And those properties may change for for different plans and different spaces.

StickyImmix

StickyImmix only has an ImmixSpace, and both young and mature objects are allocated into it. But each line either contains only young objects or only old objects, but not a mixture of them. The constraints can be summarized in the following table.

Metadata mark bits forwarding bits pinning bits unlog bits VO bits
When are they set? during GC during copying GC by mutator promoted/survived obj alloc
Observer GC GC GC mutator both
Persists across GC? to next minor no yes yes yes
When must it be observed as clean? before major GC before copying GC obj alloc obj alloc during mutator time
Where must it be observed as clean? whole space from-space free space free space where there's no object
Are stale bits OK to mutators? yes yes yes yes no

Let's look at those metadata one by one.

  • The mark bits are used as sticky bits to distinguish between young and old objects, and must persist from one GC to the next GC, unless the next GC is a major GC. And we don't know if the next GC is a major GC. Therefore, we must clear mark bits in the beginning of a major GC and there is no other choice.

◆ **Required task a**
Which kinds of metadata bits are listed in the table of the StickyImmix text?

Data excerpts:

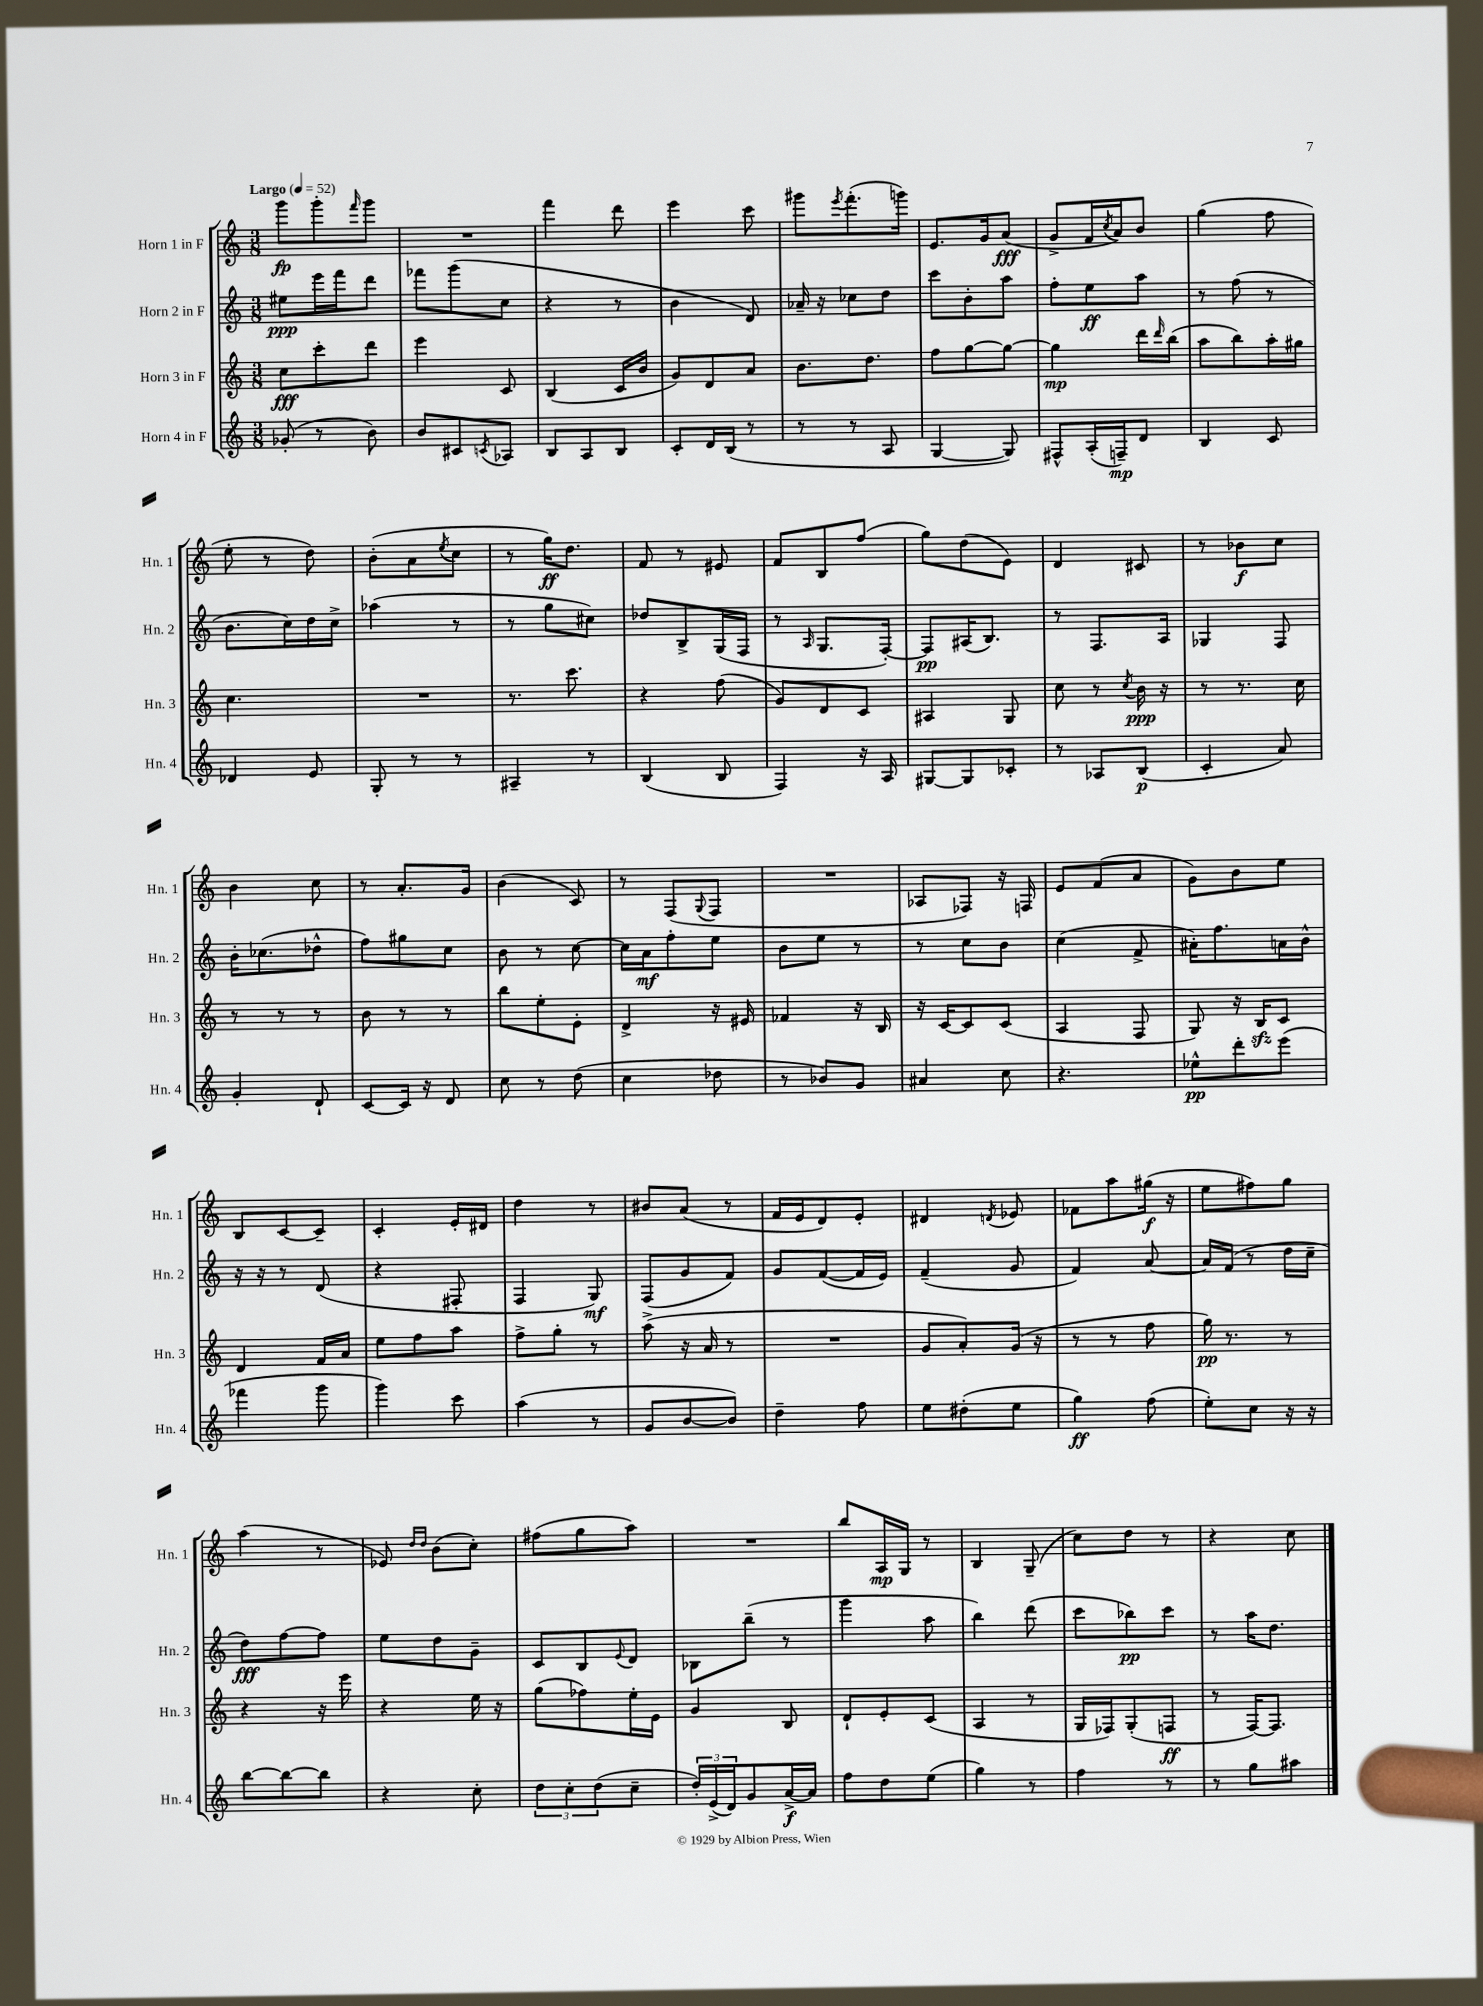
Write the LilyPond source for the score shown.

<<
\new StaffGroup <<
\new Staff = "s0" \with { instrumentName = "Horn 1 in F" shortInstrumentName = "Hn. 1" } {
    \clef treble \key c \major \numericTimeSignature \time 3/8 \tempo "Largo" 4 = 52
    g'''8\fp g'''8-. \grace { f'''16 } g'''8 |
    R4. |
    f'''4 d'''8 |
    e'''4 c'''8 |
    gis'''8 \acciaccatura { e'''8 } f'''8.-.( g'''16) |
    e'8. g'16 a'8\fff( |
    g'8-> f'16 \acciaccatura { c''8 } a'16) b'8 |
    g''4( f''8 |
    e''8-. r8 d''8) |
    b'8-.( a'8 \acciaccatura { e''8 } c''8 |
    r8 g''16\ff) d''8. |
    f'8 r8 eis'8 |
    f'8 b8 f''8( |
    g''8) d''8( e'8) |
    d'4 cis'8 |
    r8 bes'8\f c''8 |
    b'4 c''8 |
    r8 a'8.-. g'16 |
    b'4( c'8) |
    r8 f8( \appoggiatura { g8 } f8 |
    R4. |
    aes8 fes8) r16 f16 |
    e'8 f'8( a'8 |
    g'8) b'8 e''8 |
    b8 c'8~ c'8-- |
    c'4-. e'16-. dis'16 |
    d''4 r8 |
    bis'8 a'8( r8 |
    f'16 e'16 d'8) e'8-. |
    dis'4 \acciaccatura { d'8 } ees'8 |
    fes'8 a''8 gis''16\f( r16 |
    e''8 fis''8) g''8 |
    a''4( r8 |
    ees'8) \grace { d''16 d''16 } b'8( c''8-.) |
    fis''8( g''8 a''8) |
    R4. |
    b''8 a16\mp g16 r8 |
    b4 g8--( |
    c''8) d''8 r8 |
    r4 c''8 \bar "|." |
}
\new Staff = "s1" \with { instrumentName = "Horn 2 in F" shortInstrumentName = "Hn. 2" } {
    \clef treble \key c \major \numericTimeSignature \time 3/8
    eis''8\ppp e'''16 f'''16 d'''8 |
    fes'''8 g'''8( c''8 |
    r4 r8 |
    b'4 d'8) |
    aes'16-- r16 ces''8 d''8 |
    c'''8 b'8-. a''8 |
    f''8-. e''8\ff a''8 |
    r8 f''8( r8 |
    b'8. c''16) d''16 c''16-> |
    aes''4( r8 |
    r8 g''8 cis''8) |
    des''8 b8-> g16( f16 |
    r8 \grace { a16 } g8. f16~-.) |
    f8\pp ais16( b8.) |
    r8 f8. a16 |
    ges4 f8 |
    b'16-. ces''8.( des''8-^ |
    f''8) gis''8 c''8 |
    b'8 r8 c''8~ |
    c''16 a'16\mf f''8-. e''8 |
    b'8 e''8 r8 |
    r8 c''8 b'8 |
    c''4( f'8-> |
    ais'16-.) f''8. a'16 b'16-^ |
    r16 r16 r8 d'8( |
    r4 fis8-. |
    f4 g8\mf) |
    f8( g'8 f'8) |
    g'8 f'8~( f'16 e'16) |
    f'4--( g'8 |
    f'4) a'8~ |
    a'16 f'16( r8 d''16 c''16-- |
    d''8\fff) f''8~ f''8 |
    e''8 d''8 g'8-- |
    c'8 b8 \appoggiatura { e'8 } d'8 |
    bes8 b''8--( r8 |
    g'''4 a''8 |
    b''4) d'''8( |
    c'''8 bes''8\pp) c'''8 |
    r8 a''16 d''8. \bar "|." |
}
\new Staff = "s2" \with { instrumentName = "Horn 3 in F" shortInstrumentName = "Hn. 3" } {
    \clef treble \key c \major \numericTimeSignature \time 3/8
    c''8\fff c'''8-. d'''8 |
    e'''4 c'8 |
    b4( c'16 b'16 |
    g'8) d'8 a'8 |
    b'8. d''8. |
    f''8 g''8~ g''8~ |
    g''4\mp d'''16 \grace { d'''16 } b''16( |
    a''8 b''8) a''16-. gis''16 |
    c''4. |
    R4. |
    r8. c'''8. |
    r4 f''8( |
    g'8) d'8 c'8 |
    ais4 g8 |
    c''8 r8 \acciaccatura { c''8 } b'16\ppp r16 |
    r8 r8. c''16 |
    r8 r8 r8 |
    b'8 r8 r8 |
    b''8 e''8-. e'8-. |
    d'4-> r16 eis'16 |
    fes'4 r16 b16 |
    r16 c'16~ c'8 c'8( |
    a4 f8 |
    g8) r16 b16\sfz c'8 |
    d'4 f'16 a'16 |
    e''8 f''8 a''8 |
    f''8-> g''8-. r8 |
    a''8->( r16 a'16 r8 |
    R4. |
    g'8 a'8-.) g'16( r16 |
    r8 r8 f''8 |
    g''16\pp) r8. r8 |
    r4 r16 e'''16 |
    r4 e''16 r16 |
    g''8( fes''8) e''16-. e'16 |
    g'4 b8 |
    d'8-! e'8-. c'8( |
    a4 r8 |
    g16 fes16) g8-.( f8\ff |
    r8 f16~) f8. \bar "|." |
}
\new Staff = "s3" \with { instrumentName = "Horn 4 in F" shortInstrumentName = "Hn. 4" } {
    \clef treble \key c \major \numericTimeSignature \time 3/8
    ges'8-.( r8 b'8) |
    b'8 cis'8 \acciaccatura { c'8 } aes8 |
    b8 a8 b8 |
    c'8-. d'16 b16( r8 |
    r8 r8 a8 |
    g4~ g8) |
    fis8-^ a16-.( f16--\mp) d'8 |
    b4 c'8 |
    des'4 e'8 |
    g8-. r8 r8 |
    ais4-- r8 |
    b4( b8 |
    f4) r16 a16 |
    gis8~ gis8 ces'8-. |
    r8 aes8 b8\p( |
    c'4-. a'8) |
    g'4-. d'8-! |
    c'8~ c'16 r16 d'8 |
    c''8 r8 d''8( |
    c''4 des''8 |
    r8 bes'8) g'8 |
    ais'4 c''8 |
    r4. |
    ees''8-^\pp d'''8-. e'''8( |
    fes'''4 g'''8 |
    g'''4) c'''8 |
    a''4( r8 |
    g'8 b'8~ b'8) |
    d''4-- f''8 |
    e''8 dis''8-.( e''8 |
    g''4\ff) f''8( |
    e''8-.) c''8 r16 r16 |
    b''8~ b''8~ b''8 |
    r4 c''8-. |
    \tuplet 3/2 { d''8 c''8-. d''8( } c''8-- |
    \tuplet 3/2 { d''16-.) e'16->( d'16) } g'8 a'16~->\f a'16 |
    f''8 d''8 e''8( |
    g''4) r8 |
    f''4 r8 |
    r8 g''8 ais''8 \bar "|." |
}
>>
>>
\layout { \context { \Score \remove "Bar_number_engraver" } }
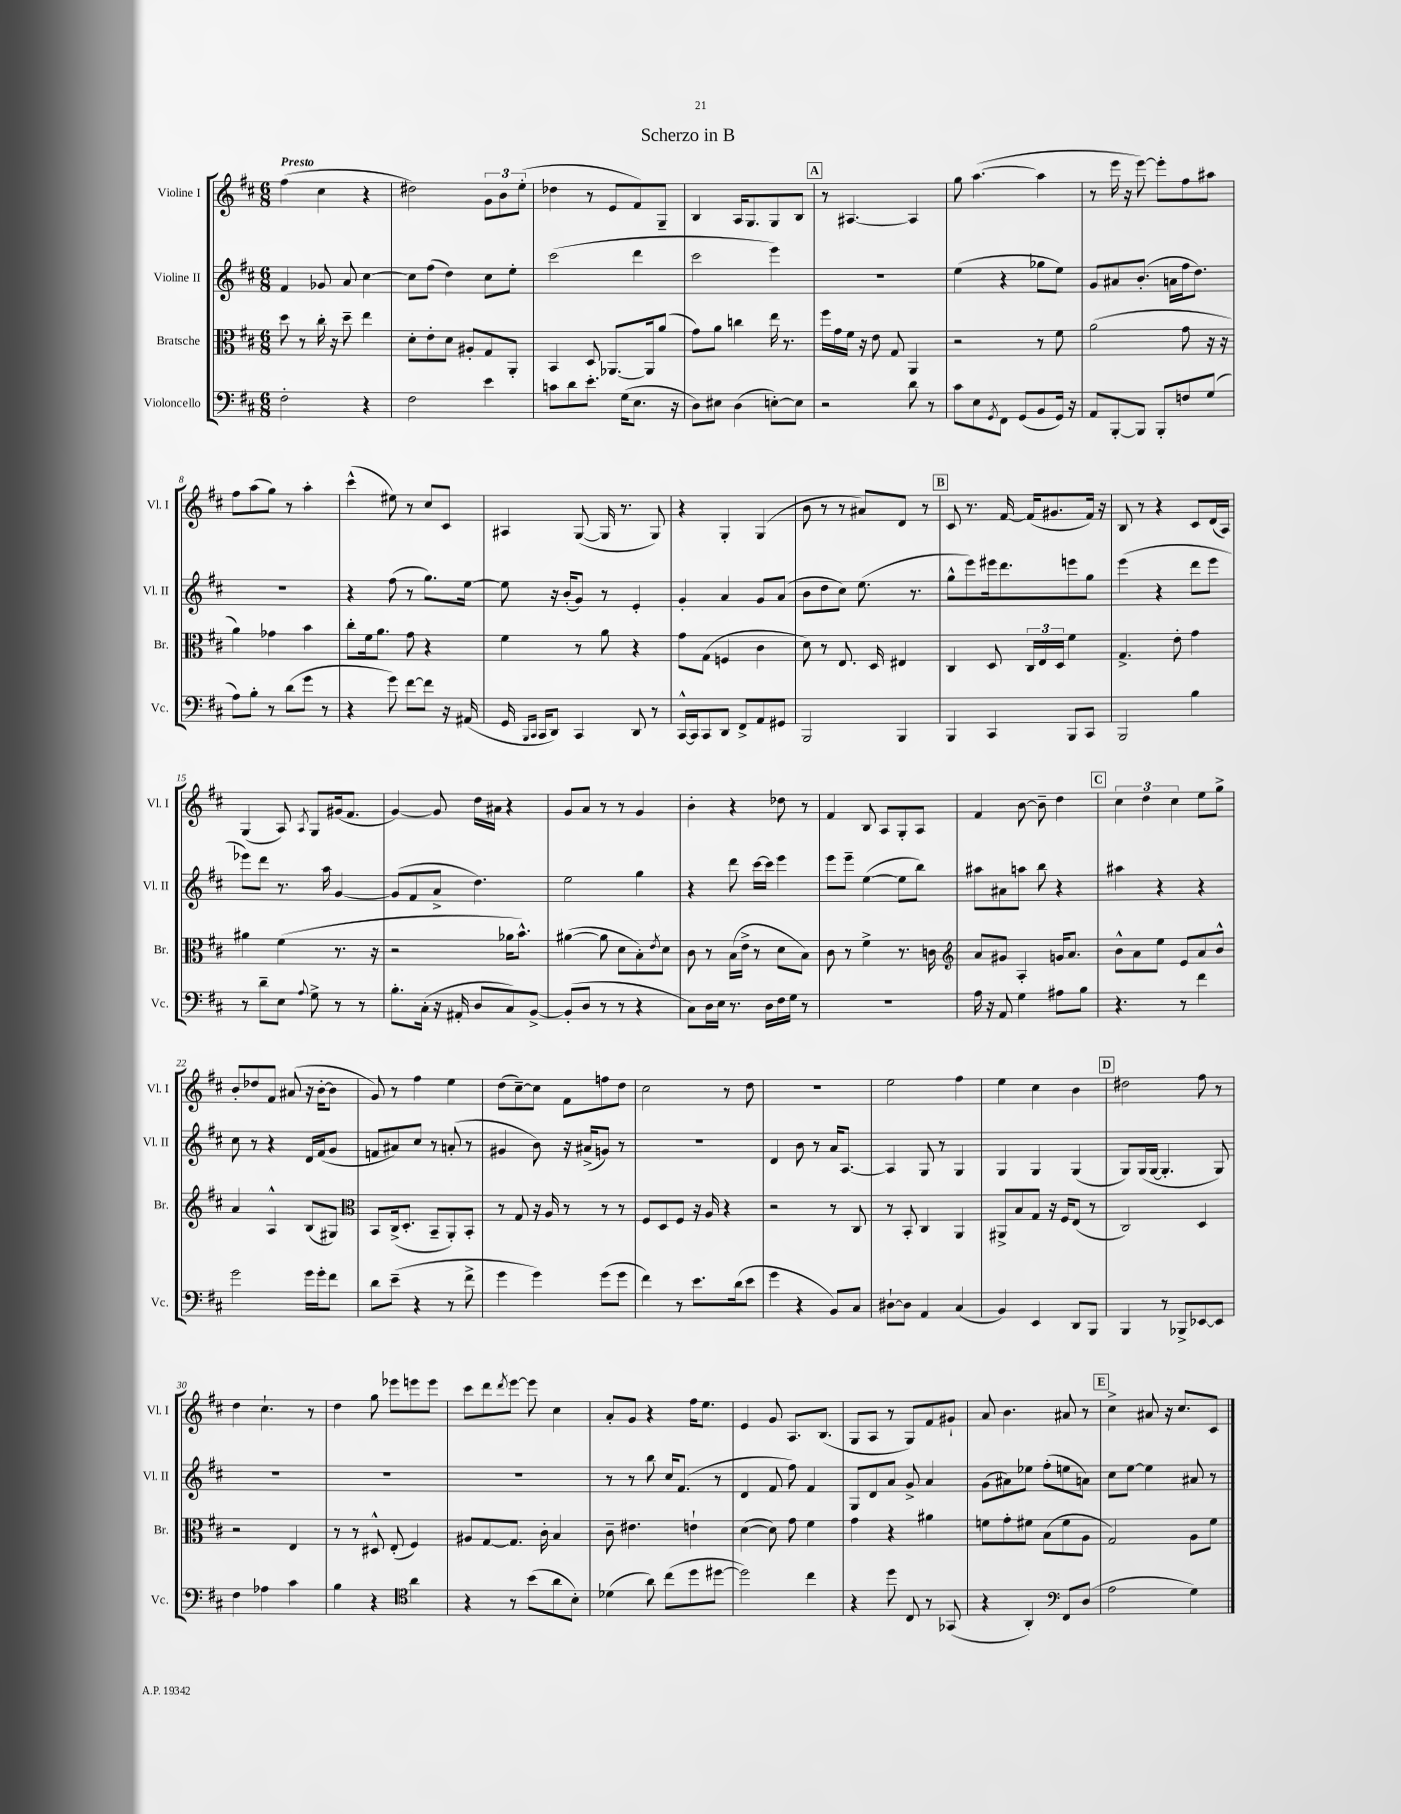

◆ **Required task b**
Return every line of the records that contains the string "with", matching case exactly.

◆ **Full answer a**
Mark bits, forwarding bits, pinning bits, unlog bits, and VO bits.

◆ **Full answer b**
\new Staff = "s0" \with { instrumentName = "Horn 1 in F" shortInstrumentName = "Hn. 1" } {
\new Staff = "s1" \with { instrumentName = "Horn 2 in F" shortInstrumentName = "Hn. 2" } {
\new Staff = "s2" \with { instrumentName = "Horn 3 in F" shortInstrumentName = "Hn. 3" } {
\new Staff = "s3" \with { instrumentName = "Horn 4 in F" shortInstrumentName = "Hn. 4" } {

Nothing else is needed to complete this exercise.